Professional background

After studying to be a teacher, Martin Müller held positions as an educator with the family of Prince Waldburg-Zeil , then as prefect at the Catholic educational institute in Burghausen , and finally as a teacher at the Immanuel-Kant-Gymnasium in Pirmasens , before he was appointed assistant to Johannes Rankes in 1910 the Anthropological Institute of the University of Munich followed. After Müller initially worked as a volunteer nurse during the First World War and later as a field doctor and field medical assistant, he opened a country doctor's practice in Johanniskirchen near Wasserburg am Inn after studying medicine .

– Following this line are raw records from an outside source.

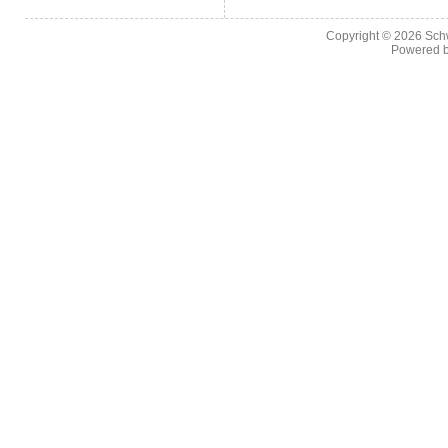
Copyright © 2026
Sch
Powered 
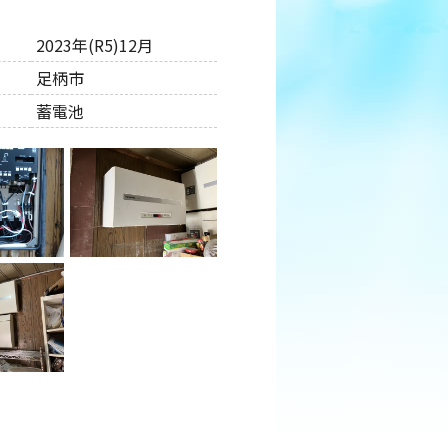
2023年(R5)12月
足柄市
蓄電池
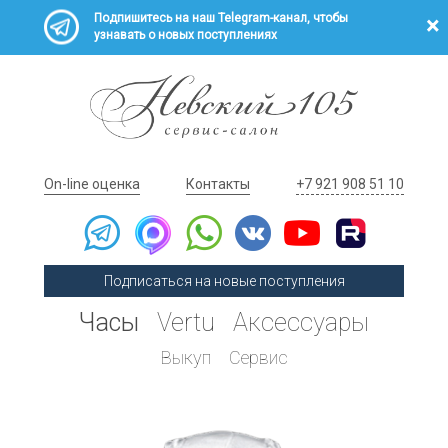
Подпишитесь на наш Telegram-канал, чтобы
узнавать о новых поступлениях
On-line оценка
Контакты
+7 921 908 51 10
Подписаться на новые поступления
Часы
Vertu
Аксессуары
Выкуп
Сервис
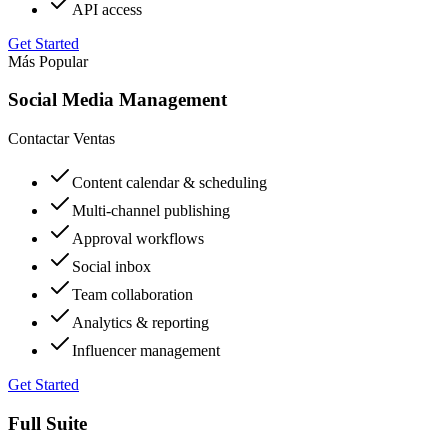
API access
Get Started
Más Popular
Social Media Management
Contactar Ventas
Content calendar & scheduling
Multi-channel publishing
Approval workflows
Social inbox
Team collaboration
Analytics & reporting
Influencer management
Get Started
Full Suite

Martin Müller moved his practice to Munich in 1925. There, in addition to his medical profession, he devoted himself to research on medical history, encouraged by Karl Sudhoff . In 1927 Müller received a research grant from the Emergency Association of German Science , in 1929 he completed his habilitation at the Medical Faculty of the University of Munich in the subject of the history of medicine, and in 1939 he was promoted to associate professor . He initially worked in the seminar for the history of medicine, which was converted into a university institute thanks to the support of the professor of internal medicine, Friedrich von Müller , and the editorial board of the Munich Medical Weekly , retired from university service at the end of 1949.

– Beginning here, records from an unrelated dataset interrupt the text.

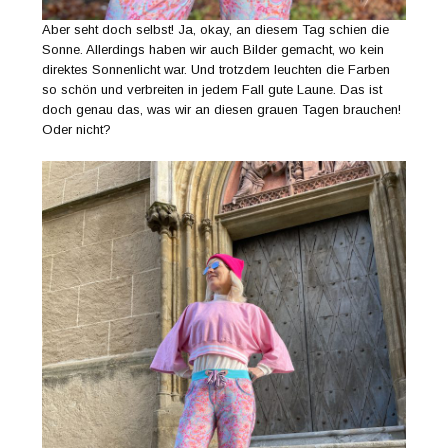
Aber seht doch selbst! Ja, okay, an diesem Tag schien die
Sonne. Allerdings haben wir auch Bilder gemacht, wo kein
direktes Sonnenlicht war. Und trotzdem leuchten die Farben
so schön und verbreiten in jedem Fall gute Laune. Das ist
doch genau das, was wir an diesen grauen Tagen brauchen!
Oder nicht?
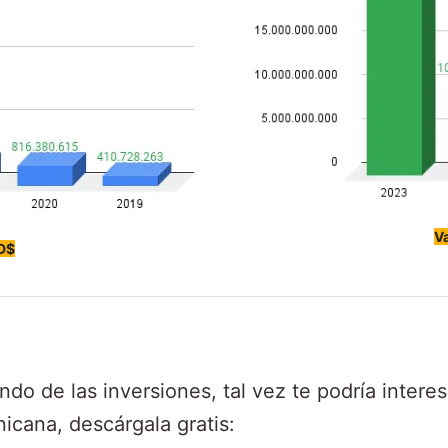
V
RD$
ndo de las inversiones, tal vez te podría intere
cana, descárgala gratis:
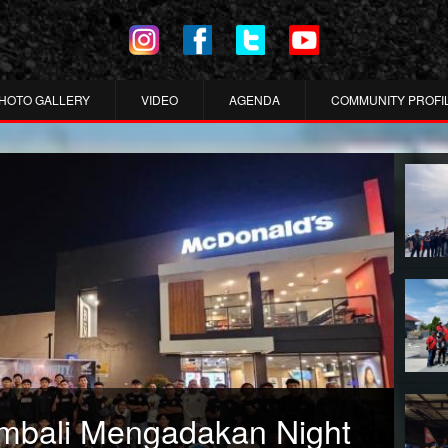
HOTO GALLERY
VIDEO
AGENDA
COMMUNITY PROFI
mbali Mengadakan Night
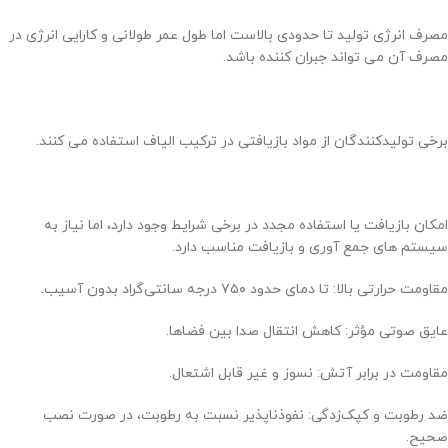
مصرف انرژی تولید تا حدودی بالاست اما طول عمر طولانی و کارایی انرژی در
مصرف آن می تواند جبران کننده باشد.
برخی تولیدکنندگان از مواد بازیافتی در ترکیب الیاف استفاده می کنند.
امکان بازیافت یا استفاده مجدد در برخی شرایط وجود دارد، اما نیاز به
سیستم های جمع آوری و بازیافت مناسب دارد.
مقاومت حرارتی بالا: تا دمای حدود ۷۵۰ درجه سانتی‌گراد بدون آسیب.
عایق صوتی مؤثر: کاهش انتقال صدا بین فضاها.
مقاومت در برابر آتش: نسوز و غیر قابل اشتعال.
ضد رطوبت و کپک‌زدگی: نفوذناپذیر نسبت به رطوبت، در صورت نصب
صحیح.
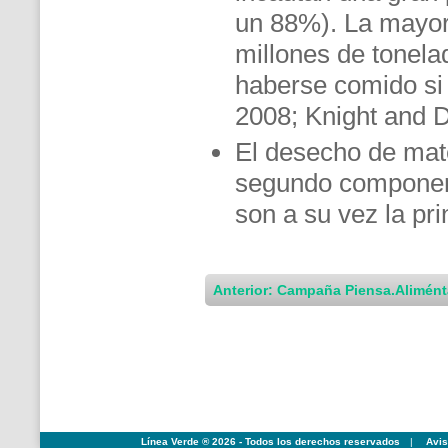
un 88%). La mayor 
millones de tonela
haberse comido si
2008; Knight and D
El desecho de mat
segundo component
son a su vez la pr
Anterior: Campaña Piensa.Alimént
Línea Verde ® 2026 - Todos los derechos reservados
|
Avis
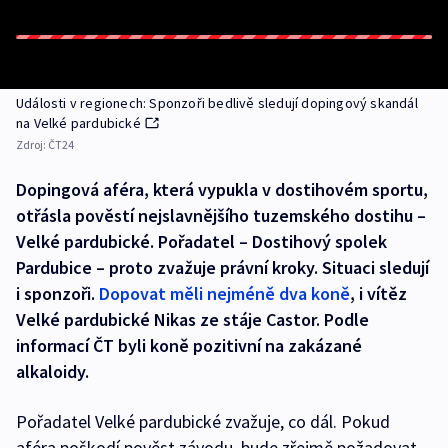
Události v regionech: Sponzoři bedlivě sledují dopingový skandál
na Velké pardubické
Zdroj:
ČT24
Dopingová aféra, která vypukla v dostihovém sportu,
otřásla pověstí nejslavnějšího tuzemského dostihu –
Velké pardubické. Pořadatel – Dostihový spolek
Pardubice – proto zvažuje právní kroky. Situaci sledují
i sponzoři.
Dopovat měli nejméně dva koně
, i vítěz
Velké pardubické Nikas ze stáje Castor. Podle
informací ČT byli koně pozitivní na zakázané
alkaloidy.
Pořadatel Velké pardubické zvažuje, co dál. Pokud
aféra poškodí pověst závodu, bude zřejmě požadovat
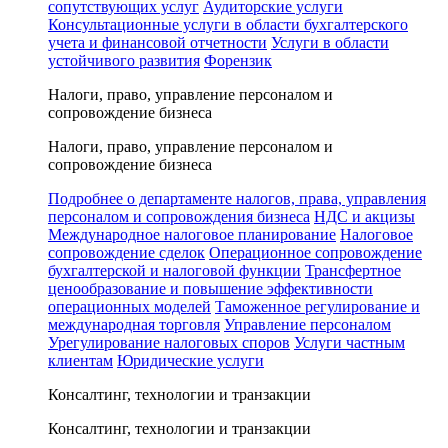
сопутствующих услуг
Аудиторские услуги
Консультационные услуги в области бухгалтерского
учета и финансовой отчетности
Услуги в области
устойчивого развития
Форензик
Налоги, право, управление персоналом и
сопровождение бизнеса
Налоги, право, управление персоналом и
сопровождение бизнеса
Подробнее о департаменте налогов, права, управления
персоналом и сопровождения бизнеса
НДС и акцизы
Международное налоговое планирование
Налоговое
сопровождение сделок
Операционное сопровождение
бухгалтерской и налоговой функции
Трансфертное
ценообразование и повышение эффективности
операционных моделей
Таможенное регулирование и
международная торговля
Управление персоналом
Урегулирование налоговых споров
Услуги частным
клиентам
Юридические услуги
Консалтинг, технологии и транзакции
Консалтинг, технологии и транзакции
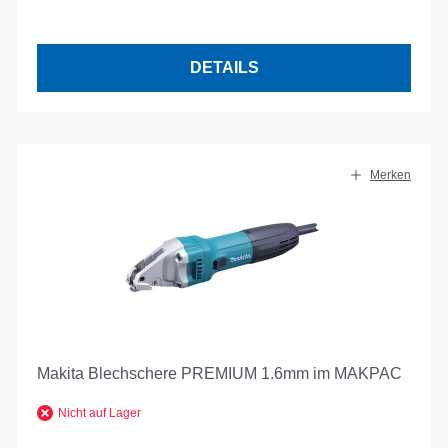
DETAILS
Merken
Makita Blechschere PREMIUM 1.6mm im MAKPAC
Nicht auf Lager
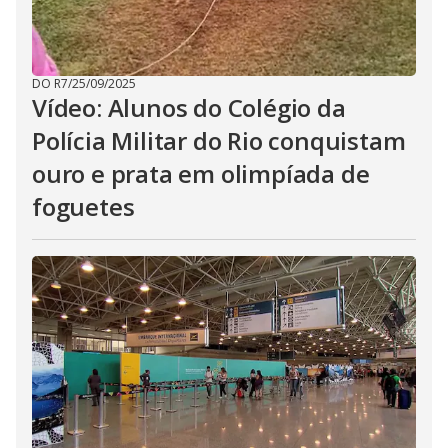
DO R7
/
25/09/2025
Vídeo: Alunos do Colégio da
Polícia Militar do Rio conquistam
ouro e prata em olimpíada de
foguetes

Mueller, who was elected a member of the German Academy of Natural Scientists Leopoldina in 1945, is one of the founders of more recent German medical history research. His special scientific interest was in the relationship between philosophy and empirical natural science, as evidenced by his work on the physiologist Johannes Müller .

Publications

  • About the philosophical views of the natural scientist Johannes Peter Müller | Johannes Müller: II: The theory of specific sensory energies / , in: Archive for the history of medicine , Vol. 18, Johann Ambrosius Barth, Leipzig, 1926, pp. 130–50, 109 -34, 328-50.
  • The position of Daniel von Morley in the science of the Middle Ages, in: Philosophisches Jahrbuch der Görres-Gesellschaft, Vol. 41, Dyroff & Hartmann, Fulda, 1928, pp. 301–337.
  • Goethe's position on theoretical and practical medicine, in: Advances in Medicine, Vol. 50, Urban & Vogel, Munich, 1932, pp. 218–22, 257–60.
  • Kosmas and Damian. In: Memorandum for the centenary of the Munich Medical Association: Munich and medicine. In: Bayerland. (Munich) 1933.
  • The Quaestiones naturales of Adelardus von Bath , in: Contributions to the history of philosophy and theology of the Middle Ages, Vol. 31, Volume 2., Aschendorff, Münster iW, 1934.
  • The way of the healing arts: On the development of medicine in old and new times, Volksverband der Bücherfreunde, Wegweiser-Verlag, Berlin, 1937
  • On the synthesis of medicine, in: Ärztliche Mitteilungen, Vol. 38, Deutscher Ärzte-Verlag, Cologne, Berlin, 1953, pp. 136-138.
  • Register volume for Sudhoff's Paracelsus Complete Edition. Edited by Robert Blaser. Josef and Karl Eberle, Einsiedeln 1960.